The acrid odor of gunsmoke still in our nostrils, one of our hosts asked me if I’d ever done anything like that before. We’d just spent 30 minutes in gun range at the Guns And Ammo Garage firing maybe 100 round each from Glocks, AK-47s and other lethal weapons.
As a matter of fact, I had. Thousands of times.
What golfer hasn’t?
I was surprised to discover how much time at the golf range and time at the gun range have in common.
Both activities require basic instruction, concentration, stationary targets, triggers and violent recoils.
With me the only difference is I’ve never come close to killing anyone with an automatic weapon.
Not so with golf, where my body count could land me on the FBI’s Most Wanted list.
Just last summer I nearly drilled the local weatherman -- and that was one storm front his Doppler Radar failed to warn him was coming his way.
I understand the statement is bound to get gun enthusiasts, well, up in arms, but golf is far more exciting. So is ping pong.
A well-struck golf shot requires dozens of orchestrated movements covering the full head-to-toe range of the human body. Executing a good sweet spot golf shot is a very satisfying physical release, one many often compare to an orgasm.
I don’t recall feeling any orgiastic release when firing the AK-47, but if I did it was confined to my finger.
I wonder if part of it was I felt no hostility toward my paper targets. One was a standard dummy silhouette with bullseye rings, the other a turban-clad zombie posed in a way meant to menace.
I have nothing against either of them. The target silhouette can’t help the way it looks. I’d no sooner shoot it than I would an innocent man born with an unfortunate torso birth mark that resembled a bullseye.
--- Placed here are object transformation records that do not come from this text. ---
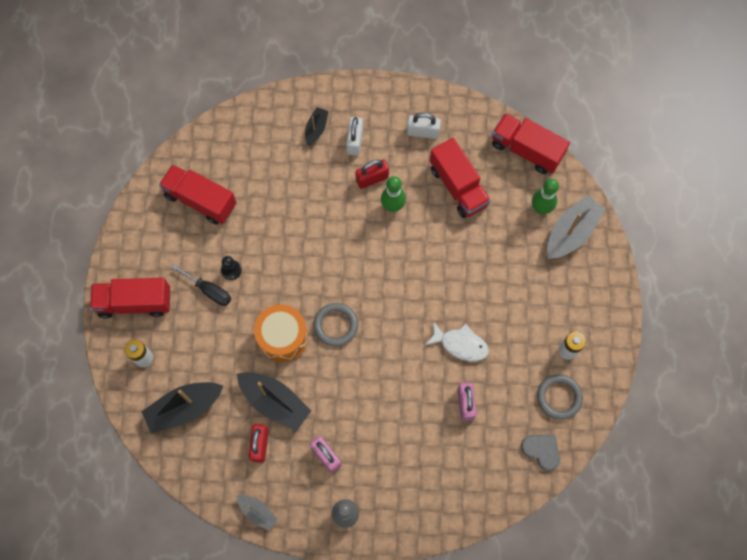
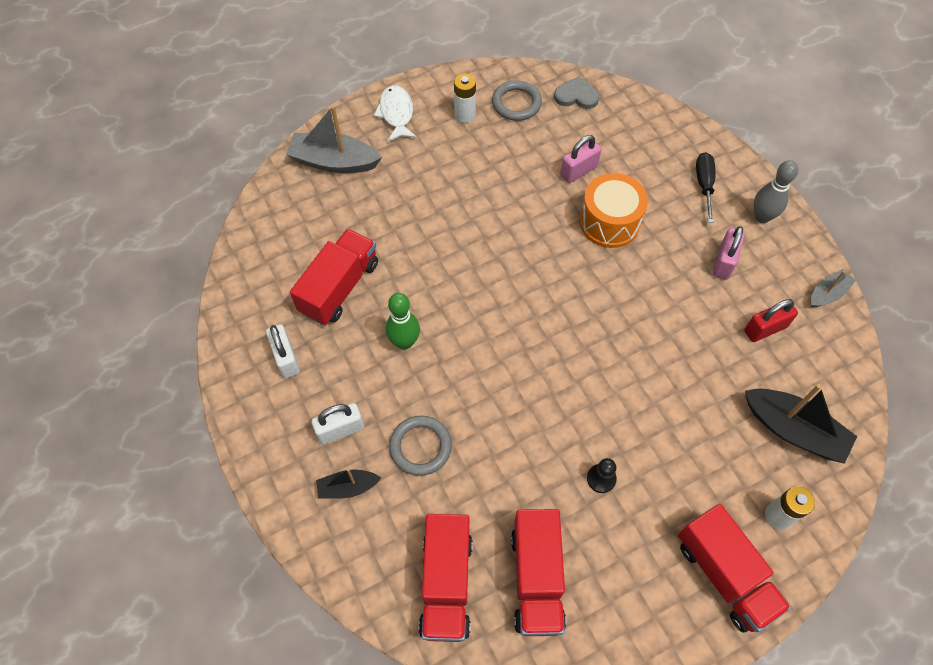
camera: 120 degrees left, 10 degrees down
(209, 290) = (644, 489): black screwdriver -> black screwdriver (704, 185)
(257, 512) = (827, 294): grey boat -> grey boat turned 45 degrees clockwise
(274, 402) = (711, 340): black boat -> none
(283, 337) = (637, 372): orange drum -> orange drum (609, 222)
(335, 325) = (585, 326): grey ring -> grey ring (420, 447)
(372, 179) = (381, 382): red padlock -> none
(460, 344) = (522, 202): white fish -> white fish (396, 114)
(526, 150) = (254, 242): red truck -> red truck (446, 583)
(540, 208) = (321, 199): green bowling pin -> none
(541, 450) = (576, 96): grey heart -> grey heart turned 90 degrees clockwise

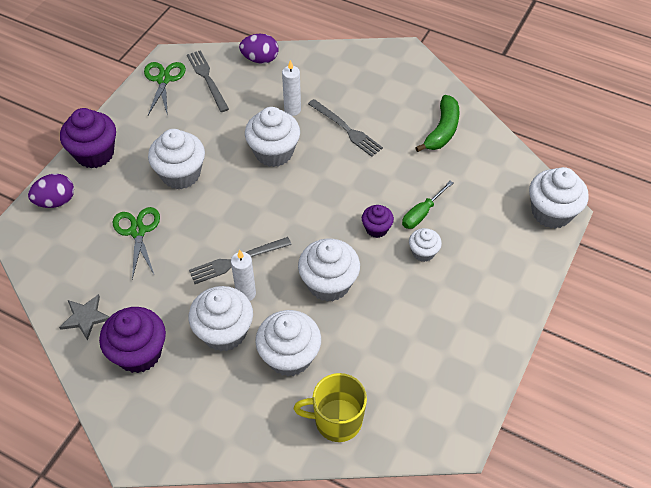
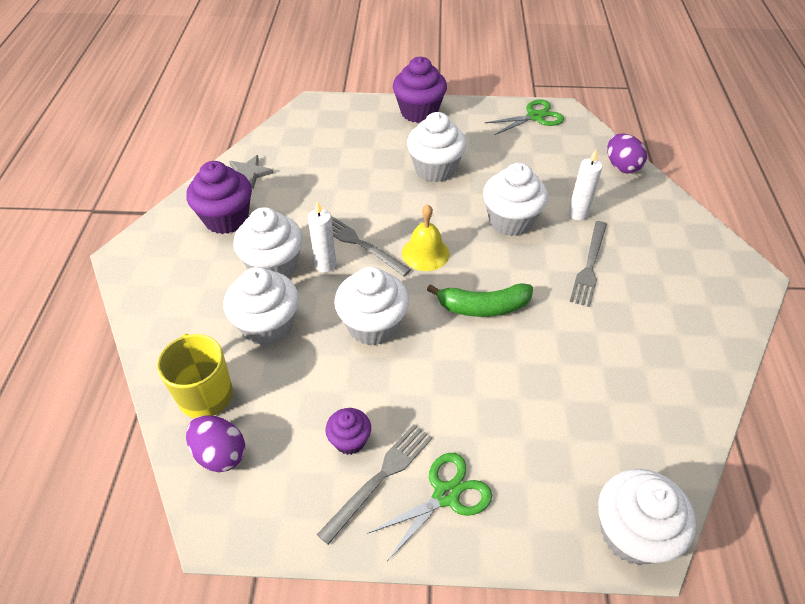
camera: 65 degrees right, 5 degrees down
(56, 201) = (355, 112): purple egg -> purple egg (220, 454)
(138, 231) = (354, 168): green scissors -> green scissors (446, 495)
(207, 79) = (561, 142): grey fork -> grey fork (379, 479)
(274, 221) = (425, 253): none -> yellow bell
(376, 229) = (471, 341): purple cupcake -> purple cupcake (350, 440)
(422, 213) = (523, 378): green screwdriver -> none
(423, 252) = (467, 399): white cupcake -> none
(442, 130) = (666, 355): green banana -> green banana (483, 307)

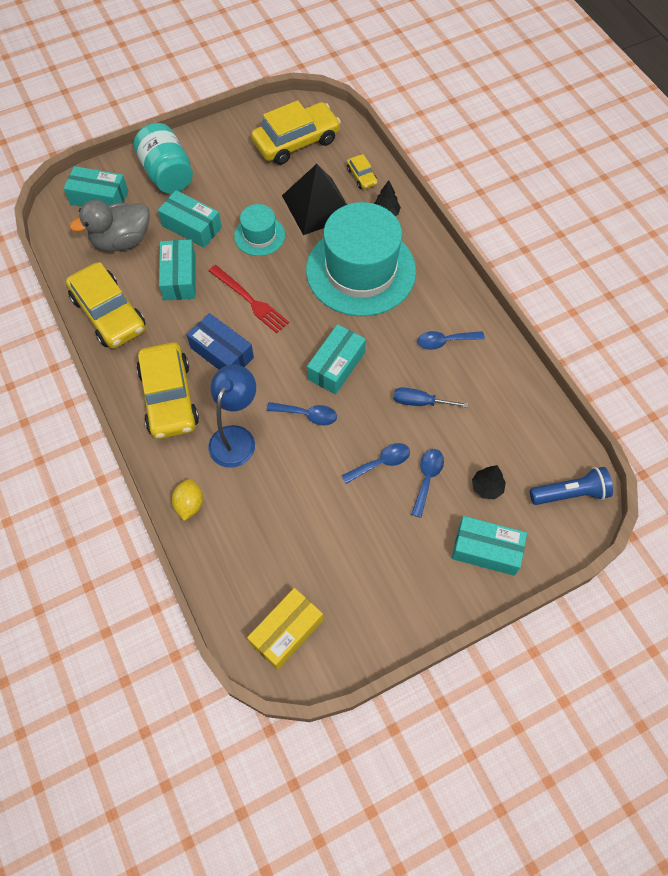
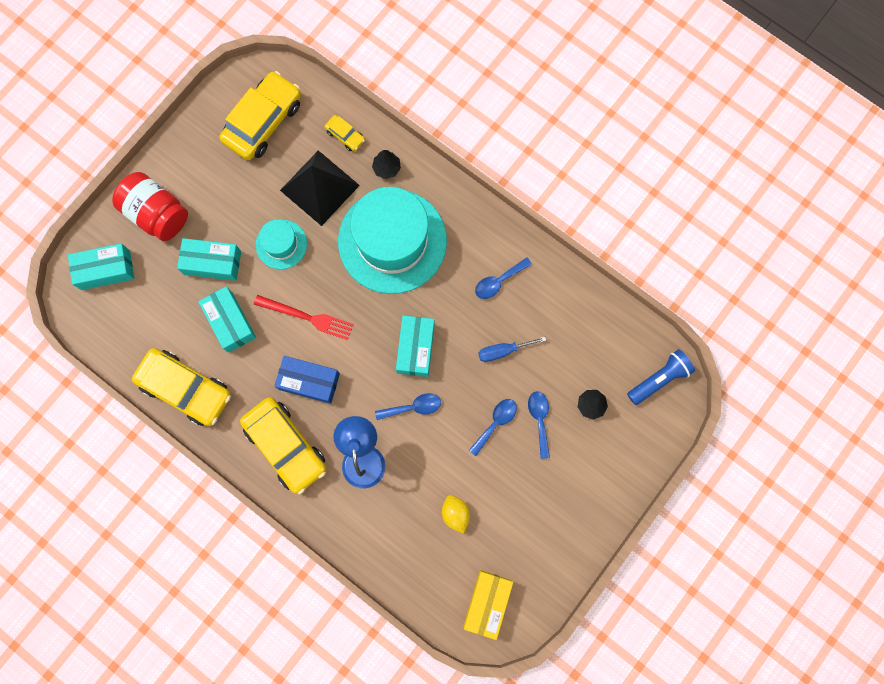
camera: 25 degrees left, 15 degrees up
(122, 241) = (154, 307): grey duck -> none
(167, 174) = (157, 214): turquoise jar -> red jar
(189, 504) = (355, 534): yellow lemon -> yellow lemon (455, 513)
(486, 550) = (612, 460): turquoise box -> none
As a sci-fi fan of AMC’s “The Walking Dead,” I understand I’m supposed to reflexively hate zombies, but I’m too much of a pacifist. If I’m ever confronted with a zombie I know I’ll try and get it to change its mindless bloodthirsty ways and join me for thoughtful conversation over a lunch salads at the Olive Garden.
Kind of like what I do with conservatives.
I think I would have enjoyed the experience more if my target had been a pyramid stack of beer bottles or maybe a ripe watermelon or something that moved.
Note I didn’t say something that moo-ed.
One of the most disturbing things I heard during our post-range conversations -- one of the most disturbing things I’ve ever heard -- is that in some Third World countries people pay to test high-powered weapons on cows.
It’s horrific, but apparently true.
The natural escalation of the sport is to shoot bigger and more powerful weapons at more and more interesting targets.
It’s an unhealthy trajectory that leads to a lot of trouble.
I guess that’s another reason why I was uneasy about my time at the gun range and can’t say I found it so enjoyable I’d ever want to do it again.
I felt no emotional surge at pulling the trigger. It left me feeling flat.
I did observe one woman who seemed to revel in the experience. She was euphoric and declared the high-calibre weapons “sexy.”
I think she was exaggerating to conform to a stereotype she’d constructed for herself.
Firing a gun didn’t feel at all sexy to me, and I’m a man so over-sexed I can get aroused gazing at a box of Fruit Loops.
She may have had real orgasms, but she looked to me like she’d faked more than a few.
If we’d have had a chance to talk, I’d have invited her to consider giving golf a try. It’s a perfectly soulful way to spend an afternoon and addictive enough that many former alcoholics and drug abusers give up their destructive habits to become rabid golfers.
I’d tell her it’s truly sexy in that a golfer uses his or her whole body instead of just one finger.
And that once a golfer shoots his or her first birdie, he or she will forever be cured of ever wanting to shoot a cow.